2013年4月の豚枝肉卸売価格、前年同月比4.5ポイント高

 欧州委員会によると、EUにおける4月の豚枝肉卸売価格は、100キログラム当たり170.86ユーロ(22,212円:1ユーロ=130円)と前月から横ばい、前年同月比で4.5パーセント高となった(図9)。例年、3月から4月にかけ、気温の上昇に伴い域内需要の増加がみられるが、今年は欧州全土において3月の気温が低かったため、需要の増加は限定的なものとなった。加えて、ロシア向け、日本向けの豚肉輸出が低調であったことが、価格上昇を妨げる要因となった。
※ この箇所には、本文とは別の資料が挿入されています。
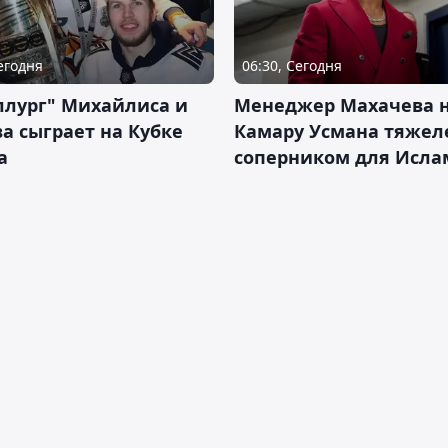
Сегодня
06:30, Сегодня
ллург" Михайлиса и
Менеджер Махачева 
а сыграет на Кубке
Камару Усмана тяже
а
соперником для Исла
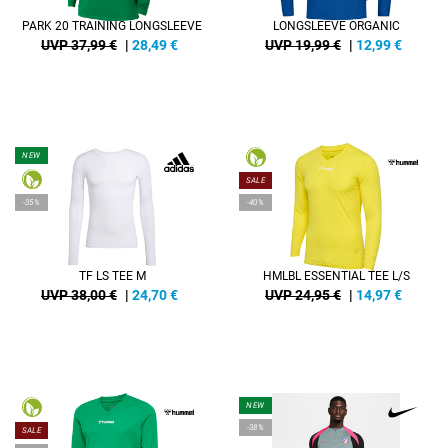
PARK 20 TRAINING LONGSLEEVE
LONGSLEEVE ORGANIC
UVP 37,99 €
|
28,49
€
UVP 19,99 €
|
12,99
€
NEW
SALE
-35%
-40%
TF LS TEE M
HMLBL ESSENTIAL TEE L/S
UVP 38,00 €
|
24,70
€
UVP 24,95 €
|
14,97
€
NEW
-38%
SALE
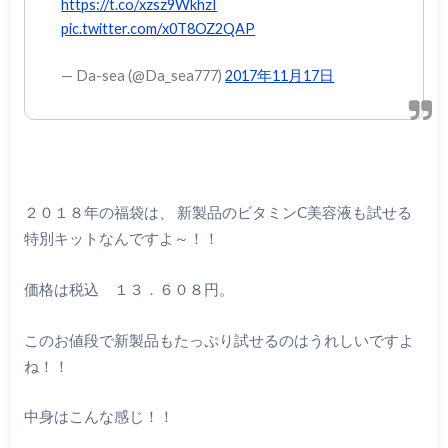
https://t.co/xzsz9WkhzI
pic.twitter.com/x0T8OZ2QAP
— Da-sea (@Da_sea777)
2017年11月17日
２０１８年の福袋は、 新製品のビタミンC美容液も試せる
特別キットなんですよ～！！
価格は税込 １３．６０８円。
このお値段で新製品もたっぷり試せるのはうれしいですよ
ね！！
中身はこんな感じ！！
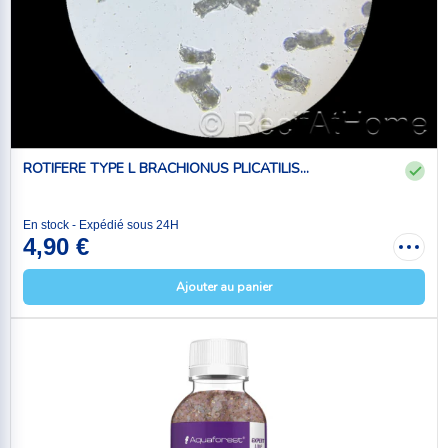
ROTIFERE TYPE L BRACHIONUS PLICATILIS...
En stock - Expédié sous 24H
4,90 €
Ajouter au panier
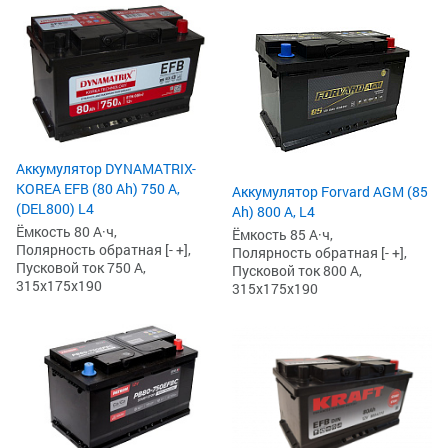
Аккумулятор DYNAMATRIX-
KOREA EFB (80 Ah) 750 А,
Аккумулятор Forvard AGM (85
(DEL800) L4
Ah) 800 А, L4
Ёмкость 80 А·ч,
Ёмкость 85 А·ч,
Полярность обратная [- +],
Полярность обратная [- +],
Пусковой ток 750 А,
Пусковой ток 800 А,
315x175x190
315x175x190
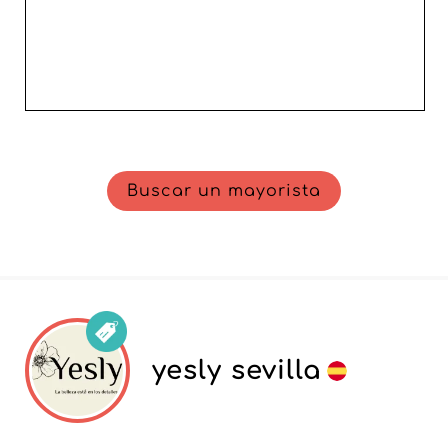
Buscar un mayorista
yesly sevilla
 豚肉主要生産国の状況をみると、スペインが192.65ユーロ(25,045円、前年同月比14.4%高)となり、EU平均価格を20ユーロ程度上回る価格で推移している。一方、デンマークは154.39ユーロ(20,071円、同4.9%高)、オランダは156.01ユーロ(20,281円、同1.1%高)となっており、この2カ国は平均価格を15ユーロ程度下回り、EU27カ国中もっとも低い価格水準となっている。

図9 豚枝肉卸売価格の推移
資料:欧州委員会

豚飼養頭数、母豚飼養頭数がともに減少

 欧州委員会によると、集計値が公表されなかったギリシャ、キプロスを除いた2012年におけるEU25カ国の豚総飼養頭数は、前年比1.7ポイント減少し、1億4448万頭となった(表2)。上位10カ国の状況をみると、ドイツ、ベルギーの2カ国がわずかに増加したものの、その他の国では横ばいあるいは減少となった。特に、ポーランドが14.7ポイント減とかなり大きく減少した。
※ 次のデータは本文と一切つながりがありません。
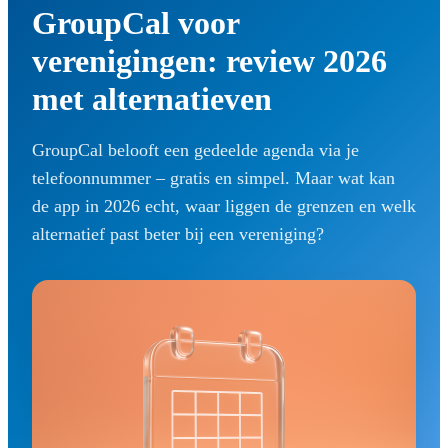
GroupCal voor
verenigingen: review 2026
met alternatieven
GroupCal belooft een gedeelde agenda via je
telefoonnummer – gratis en simpel. Maar wat kan
de app in 2026 echt, waar liggen de grenzen en welk
alternatief past beter bij een vereniging?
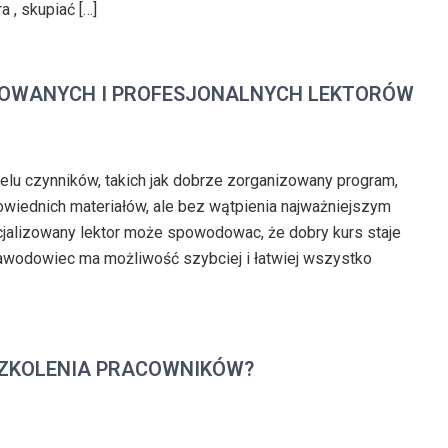
a , skupiać […]
KOWANYCH I PROFESJONALNYCH LEKTORÓW
elu czynników, takich jak dobrze zorganizowany program,
iednich materiałów, ale bez wątpienia najważniejszym
cjalizowany lektor może spowodowac, że dobry kurs staje
Zawodowiec ma możliwość szybciej i łatwiej wszystko
ZKOLENIA PRACOWNIKÓW?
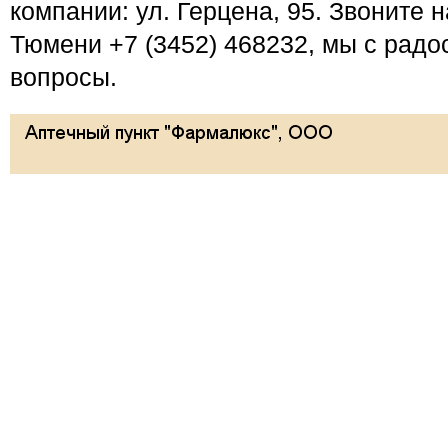
компании: ул. Герцена, 95. Звоните 
Тюмени +7 (3452) 468232, мы с радо
вопросы.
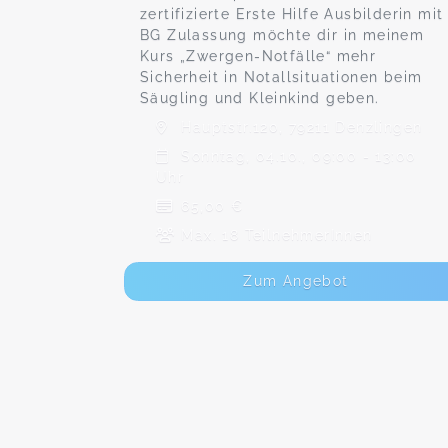
zertifizierte Erste Hilfe Ausbilderin mit
BG Zulassung möchte dir in meinem
Kurs „Zwergen-Notfälle“ mehr
Sicherheit in Notallsituationen beim
Säugling und Kleinkind geben.
Hauptstr.120, 79211 Denzlingen
Sonntag, 04.10., 09:00 - 13:00
Uhr
65,00 €
Max. 18 TeilnehmerInnen
Zum Angebot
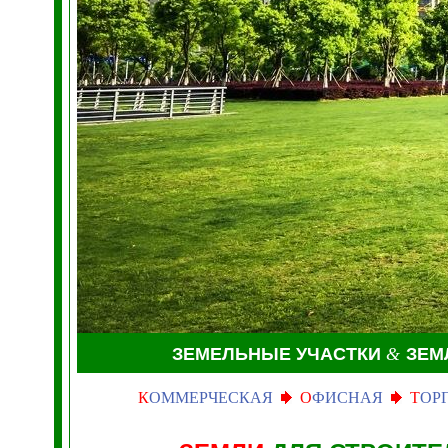
ЗЕМЕЛЬНЫЕ УЧАСТКИ
&
ЗЕМ
К
ОММЕРЧЕСКАЯ
О
ФИСНАЯ
Т
ОР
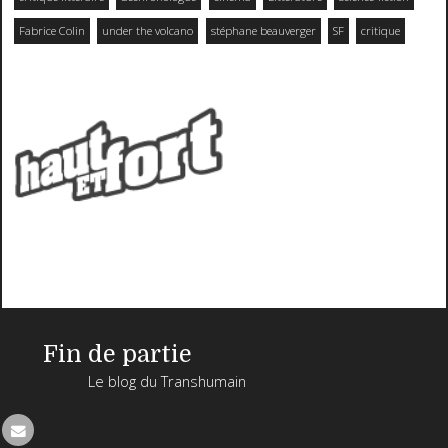
Fabrice Colin
under the volcano
stéphane beauverger
SF
critique
Fin de partie
Le blog du Transhumain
 また、繁殖母豚頭数は全体で同4.2ポイント減少し、1255万4000頭となった。上位10カ国の状況をみると、ベルギー、英国を除き減少し、減少率が大きかったのは、ポーランド(10.2%減)とイタリア(10.8%減)の2カ国であった。

 統計上、子豚(20キログラム未満)は全体で1.3ポイント減と、わずかな減少にとどまっているが、繁殖母豚の減少をうけ、今後の子豚供給量の減少が懸念される状況となっている。
表2 国別豚飼養頭数(上位10カ国)
資料:欧州委員会
注 1:各年12月現在
注 2:ギリシャ、キプロスの2012年集計値が公表されていないため、25カ国での比較とした

子豚価格は弱含みの傾向

 欧州委員会によると、EUにおける4月の子豚価格は1頭当たり51.44ユーロ(6,687円)となり、前月から0.9ポイント下げて前年同月比0.3パーセント高と、前年並みの価格水準となった(図10)。
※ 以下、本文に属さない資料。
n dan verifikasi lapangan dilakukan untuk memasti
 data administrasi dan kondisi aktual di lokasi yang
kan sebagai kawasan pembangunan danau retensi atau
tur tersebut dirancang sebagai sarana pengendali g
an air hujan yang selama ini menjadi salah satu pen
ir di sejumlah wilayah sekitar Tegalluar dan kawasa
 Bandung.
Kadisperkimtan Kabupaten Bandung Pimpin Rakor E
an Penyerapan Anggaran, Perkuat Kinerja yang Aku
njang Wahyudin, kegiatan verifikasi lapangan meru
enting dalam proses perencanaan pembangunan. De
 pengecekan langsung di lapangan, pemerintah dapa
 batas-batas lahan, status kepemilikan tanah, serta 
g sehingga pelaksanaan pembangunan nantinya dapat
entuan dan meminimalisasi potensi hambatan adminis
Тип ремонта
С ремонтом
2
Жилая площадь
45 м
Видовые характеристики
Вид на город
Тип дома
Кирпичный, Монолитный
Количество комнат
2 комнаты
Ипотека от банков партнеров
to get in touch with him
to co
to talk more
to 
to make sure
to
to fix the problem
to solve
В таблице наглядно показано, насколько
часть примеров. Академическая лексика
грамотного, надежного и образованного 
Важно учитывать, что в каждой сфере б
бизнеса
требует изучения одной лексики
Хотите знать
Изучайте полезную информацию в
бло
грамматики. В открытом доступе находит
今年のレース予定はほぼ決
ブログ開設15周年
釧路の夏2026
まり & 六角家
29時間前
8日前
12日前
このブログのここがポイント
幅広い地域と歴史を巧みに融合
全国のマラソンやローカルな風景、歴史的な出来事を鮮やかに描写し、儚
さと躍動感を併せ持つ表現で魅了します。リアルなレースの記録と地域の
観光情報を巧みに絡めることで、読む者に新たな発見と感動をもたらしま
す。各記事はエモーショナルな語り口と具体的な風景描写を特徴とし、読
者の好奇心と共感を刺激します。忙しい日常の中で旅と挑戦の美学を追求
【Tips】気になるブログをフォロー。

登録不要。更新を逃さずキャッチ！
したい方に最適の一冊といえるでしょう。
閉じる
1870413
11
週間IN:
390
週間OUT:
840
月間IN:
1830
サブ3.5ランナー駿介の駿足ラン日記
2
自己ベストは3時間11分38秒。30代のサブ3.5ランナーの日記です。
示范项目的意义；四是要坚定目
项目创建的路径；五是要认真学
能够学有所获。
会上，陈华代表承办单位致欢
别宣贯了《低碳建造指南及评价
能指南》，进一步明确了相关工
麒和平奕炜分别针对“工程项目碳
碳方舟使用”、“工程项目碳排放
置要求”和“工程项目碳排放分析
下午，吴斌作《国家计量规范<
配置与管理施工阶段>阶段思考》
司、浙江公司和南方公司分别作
 子豚価格は、2011年10月より一貫して前年同月を上回り、2012年4月に51.31ユーロと、ユーロ導入以来の最高値をつけたが、価格上昇は頭打ちとなった。EU域内、域外の豚肉需要がともに低迷し、需要期であるにもかかわらず枝肉価格は停滞している。こうした中、飼料価格が高止まっており、肥育経営からの引き合いが弱まっているものとみられる。

 しかしながら、EU域内の繁殖母豚頭数の減少により、子豚供給頭数は限られたものとなっており、今後とも、供給不足によるさらなる価格高騰が懸念される。